20

4.2K 398 25
                                    

Fillio Danadyaksa. Nama itu benar-benar tertulis di sebuah makam yang sejak tadi aku pandangi. Sudah berjam-jam aku berada di area pemakaman ini dan aku tak berniat untuk pergi. Mataku terasa sembab. Mungkin kantong mataku sudah membengkak.

Dari matahari terik hingga tertutupi bangunan-bangunan, aku masih saja belum berniat untuk pergi. Rasa ngeri berada di antara banyaknya makam tak lagi terasa. Hanya ada kesedihan atas perginya seseorang yang aku cintai bertahun-tahun lalu, yang sedihnya baru aku ketahui hari ini.

Perasaanku semakin tidak nyaman. Dari segala hal, kepergian Kak Lio dari dunia ini adalah hal yang paling tidak aku harapkan. Namun, aku bisa apa? Semua hal sudah terjadi dan kepergian Kak Lio dari dunia ini adalah akhir dari kisahku dengannya.

Aku menatap langit dan menghela napas panjang. Hatiku hampa. Tak ada siapa-siapa di hidupku. Mama juga sudah meninggalkanku dari dunia ini karena sakit yang dideritanya. Papa sudah memiliki keluarga baru. Keluargaku yang lain juga memiliki hidup masing-masing.

Aku tak akan menikah. Aku sulit mempercayai laki-laki mana pun. Sudah terlalu sering aku mendengar rumah tangga yang hancur karena perselingkuhan. Lagipula, aku juga tak bisa membuka hatiku karena sampai detik ini, bahkan saat aku sudah tahu Kak Lio telah pergi dari dunia ini, aku belum bisa melepaskan Kak Lio dari hatiku.

Akan tetapi, sampai kapan aku akan seperti ini?

"Kenapa kamu harus pergi terlalu cepat?" tanyaku, memandang nama Kak Lio. "Sudah sore, Kak...." Aku tersenyum paksa. "Aku pulang dulu, ya?"

Karena perasaanku tidak enak sekarang.

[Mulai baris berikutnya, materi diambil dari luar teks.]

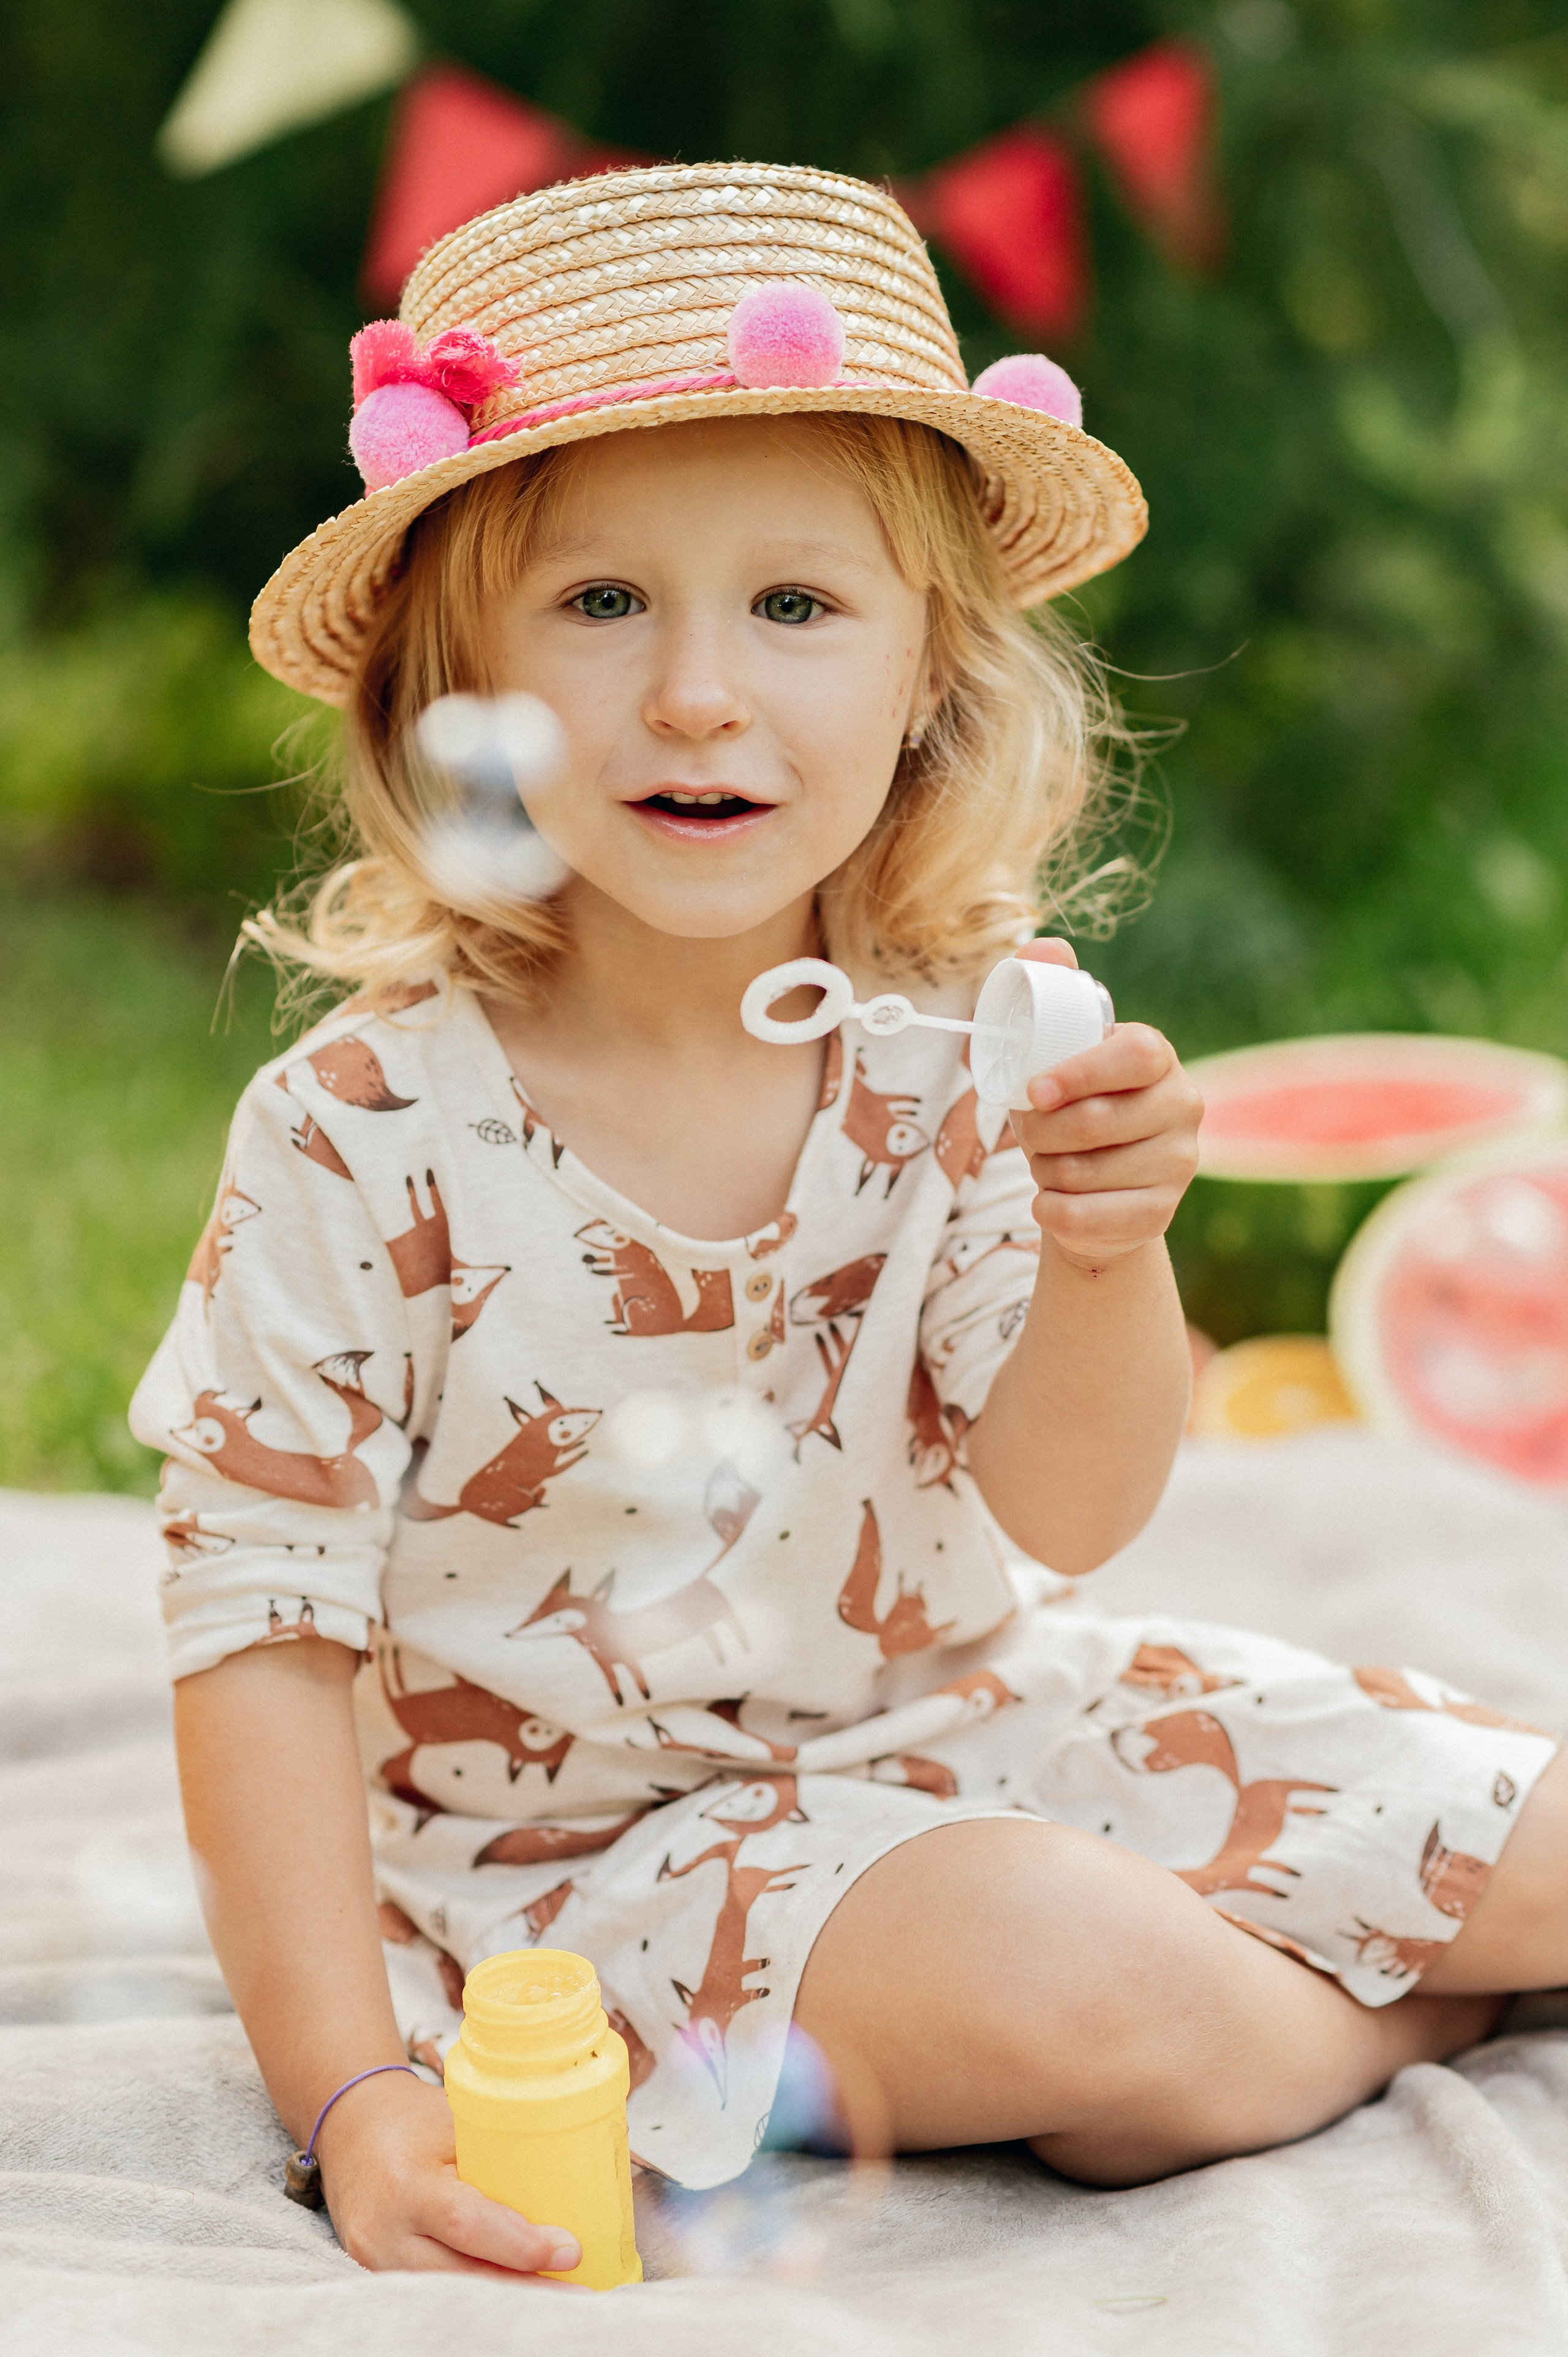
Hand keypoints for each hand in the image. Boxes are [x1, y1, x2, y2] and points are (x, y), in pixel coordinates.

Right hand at [314, 2068, 582, 2277]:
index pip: (468, 2224)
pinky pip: (433, 2291)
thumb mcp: (455, 2124)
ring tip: (555, 2293)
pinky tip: (512, 2290)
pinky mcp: (378, 2276)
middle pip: (461, 2277)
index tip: (570, 2250)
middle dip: (524, 2288)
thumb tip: (571, 2183)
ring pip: (449, 2293)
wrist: (350, 2128)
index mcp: (408, 2185)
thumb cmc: (412, 2120)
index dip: (522, 2245)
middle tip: (578, 2289)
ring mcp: (376, 2262)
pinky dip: (474, 2292)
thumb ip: (497, 2157)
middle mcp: (386, 2233)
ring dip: (504, 2296)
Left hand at [1010, 941, 1201, 1271]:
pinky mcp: (1161, 1212)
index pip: (1135, 1056)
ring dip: (1046, 1170)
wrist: (1088, 1188)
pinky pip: (1091, 1218)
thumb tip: (1046, 948)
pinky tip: (1051, 1201)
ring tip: (1046, 1162)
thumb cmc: (1063, 1108)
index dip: (1081, 1073)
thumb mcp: (1046, 1051)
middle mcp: (1183, 1104)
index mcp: (1155, 1055)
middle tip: (1028, 1132)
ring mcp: (1180, 1162)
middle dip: (1045, 1131)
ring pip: (1090, 1173)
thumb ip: (1045, 990)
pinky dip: (1054, 1211)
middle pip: (1103, 1121)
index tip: (1033, 1092)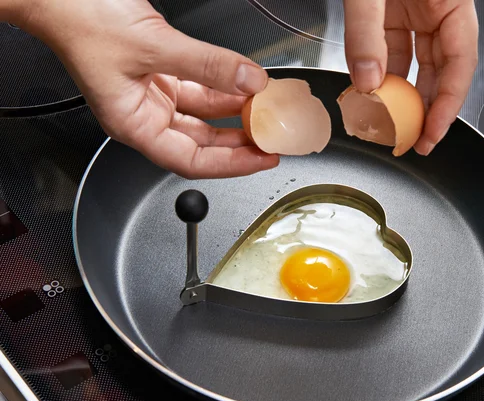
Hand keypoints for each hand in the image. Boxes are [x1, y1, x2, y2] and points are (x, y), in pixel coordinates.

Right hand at [17, 0, 278, 178]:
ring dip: (234, 114)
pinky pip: (200, 88)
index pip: (191, 160)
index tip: (262, 159)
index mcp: (133, 125)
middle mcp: (144, 115)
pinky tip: (246, 86)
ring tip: (265, 114)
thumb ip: (206, 66)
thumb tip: (250, 81)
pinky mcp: (160, 72)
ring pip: (203, 116)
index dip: (231, 164)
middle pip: (201, 143)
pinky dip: (223, 88)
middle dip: (239, 142)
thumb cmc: (80, 20)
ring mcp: (153, 94)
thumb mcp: (153, 46)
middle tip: (271, 140)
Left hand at [343, 0, 477, 154]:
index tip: (432, 132)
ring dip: (404, 96)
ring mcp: (415, 10)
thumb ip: (366, 32)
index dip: (448, 103)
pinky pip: (392, 49)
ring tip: (395, 126)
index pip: (462, 61)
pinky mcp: (392, 12)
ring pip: (416, 63)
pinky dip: (382, 74)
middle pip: (443, 69)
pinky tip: (374, 94)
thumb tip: (367, 81)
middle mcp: (438, 8)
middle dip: (429, 109)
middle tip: (416, 142)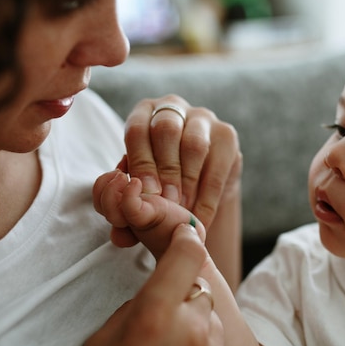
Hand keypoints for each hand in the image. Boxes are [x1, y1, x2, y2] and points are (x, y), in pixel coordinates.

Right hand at [70, 224, 234, 345]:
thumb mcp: (105, 340)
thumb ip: (139, 305)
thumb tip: (161, 289)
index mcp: (153, 313)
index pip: (187, 253)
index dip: (185, 239)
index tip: (184, 235)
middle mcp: (190, 330)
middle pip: (200, 290)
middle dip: (184, 299)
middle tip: (163, 327)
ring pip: (210, 322)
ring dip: (196, 331)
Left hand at [121, 95, 241, 226]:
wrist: (199, 184)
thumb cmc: (161, 184)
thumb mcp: (140, 191)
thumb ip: (127, 211)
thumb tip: (118, 237)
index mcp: (143, 114)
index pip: (137, 130)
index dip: (140, 163)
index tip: (146, 194)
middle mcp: (171, 107)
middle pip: (166, 130)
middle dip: (165, 172)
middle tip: (166, 203)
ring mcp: (201, 118)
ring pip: (193, 144)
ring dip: (187, 182)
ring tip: (183, 211)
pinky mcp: (227, 134)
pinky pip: (218, 165)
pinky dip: (208, 196)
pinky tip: (201, 218)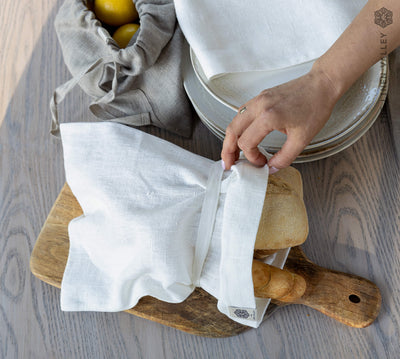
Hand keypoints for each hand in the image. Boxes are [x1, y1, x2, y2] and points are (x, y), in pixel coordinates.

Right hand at [221, 67, 339, 171]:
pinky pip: (241, 114)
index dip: (251, 158)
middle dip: (228, 150)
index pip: (246, 143)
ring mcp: (257, 100)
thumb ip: (285, 157)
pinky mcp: (260, 97)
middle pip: (232, 131)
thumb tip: (272, 168)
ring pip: (234, 122)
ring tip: (232, 153)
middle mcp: (258, 106)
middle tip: (228, 164)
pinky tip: (243, 135)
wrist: (321, 85)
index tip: (261, 163)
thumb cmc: (315, 107)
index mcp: (268, 117)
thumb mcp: (302, 139)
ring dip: (231, 139)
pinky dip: (238, 127)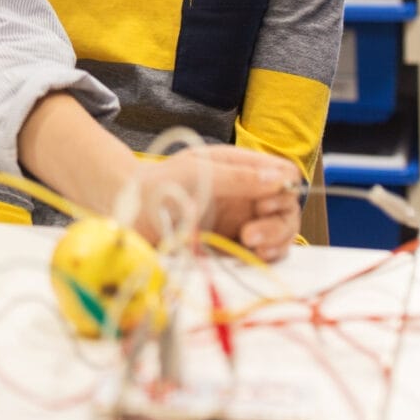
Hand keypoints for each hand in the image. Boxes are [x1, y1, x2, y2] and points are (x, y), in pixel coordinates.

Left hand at [129, 145, 301, 261]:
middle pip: (287, 207)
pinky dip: (266, 253)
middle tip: (250, 234)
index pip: (285, 174)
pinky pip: (265, 249)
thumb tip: (279, 178)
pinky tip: (252, 253)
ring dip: (275, 240)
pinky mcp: (236, 242)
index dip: (283, 190)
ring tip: (249, 243)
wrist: (131, 210)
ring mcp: (244, 218)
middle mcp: (248, 192)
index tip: (263, 203)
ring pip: (281, 230)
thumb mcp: (200, 173)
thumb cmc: (161, 184)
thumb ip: (238, 177)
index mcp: (242, 166)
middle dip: (277, 222)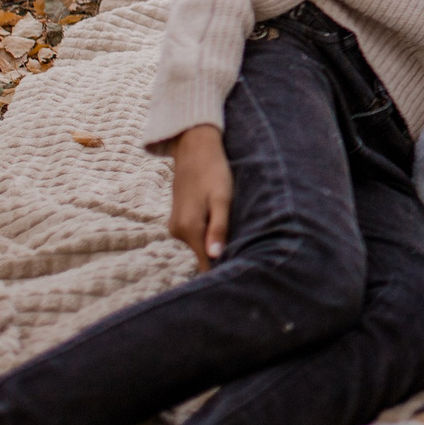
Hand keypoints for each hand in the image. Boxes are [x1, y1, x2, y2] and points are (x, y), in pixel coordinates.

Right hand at [167, 125, 232, 268]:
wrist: (194, 149)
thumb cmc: (213, 172)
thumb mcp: (221, 198)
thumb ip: (219, 227)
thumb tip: (215, 257)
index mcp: (189, 228)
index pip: (206, 263)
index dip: (223, 270)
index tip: (242, 275)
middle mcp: (178, 231)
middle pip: (203, 256)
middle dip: (222, 259)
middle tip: (247, 259)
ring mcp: (176, 226)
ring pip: (200, 246)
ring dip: (215, 246)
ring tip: (239, 242)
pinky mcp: (179, 221)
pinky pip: (196, 236)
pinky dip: (209, 236)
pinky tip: (223, 228)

Aku yakin apa yang tertangkap di pandanganku bukanlah penjaga makam. Sebelumnya, aku berpikir bahwa makhluk itu adalah burung karena memiliki sayap. Namun, sosok itu terlalu besar untuk disebut burung.

Makhluk itu seperti manusia yang memiliki sayap hitam di punggungnya. Apakah aku sedang berhalusinasi? Ataukah aku sedang berada di batas antar dunia manusia dan gaib?

"Jangan pura-pura nggak lihat gue. Karena cuma lo manusia yang bisa lihat gue sekarang."

Makhluk itu bicara seperti manusia dan suaranya seperti laki-laki. Aku memejamkan mata sesaat. Aku gemetar. Ternyata aku masih takut pada hal-hal gaib.

Kepakan sayap itu bisa kudengar karena suara kepakannya cukup besar. Aku membeku ketika makhluk itu terbang dan berhenti di hadapanku. Mau tak mau, aku melihat makhluk itu dengan jelas. Dia seperti manusia yang memiliki sayap. Sepasang sayap hitamnya terus bergerak sehingga kedua kakinya tidak menapak di tanah. Dia juga bereskpresi seperti manusia. Kini, makhluk itu bersedekap sambil memandangku dengan wajahnya yang seperti manusia.

Aku bersyukur tidak melihat wajah hancur yang bisa saja membuatku pingsan. Hanya ada wajah laki-laki muda yang sepertinya berusia awal 20 tahun.

"Gue udah mantau lo dari tadi," katanya. "Dan lo terpilih untuk mendapatkan penawaran gue hari ini."

Dia bukan malaikat maut, kan?

"Apa...?" tanyaku pelan.

"Apa lo mau mengulang waktu dan kembali ke masa lalu?"

Aku terdiam mendengar pertanyaannya. Mengulang waktu. Itu adalah harapanku seandainya hal itu memang ada. Kuberanikan diriku untuk menatap makhluk itu. "Memangnya bisa?"

"Bisa," balasnya cepat. "Dengan mengulang waktu, lo harus membayar dengan umur lo."

"Umur?"

"Ya, umur." Makhluk itu terbang semakin tinggi dan aku semakin mendongak untuk menatapnya. "Bayaran untuk memutar waktu hidup lo adalah umur lo. Kalau lo mau mengulang waktu ke dua belas tahun lalu, berarti umur asli lo harus dipotong dengan dua belas tahun."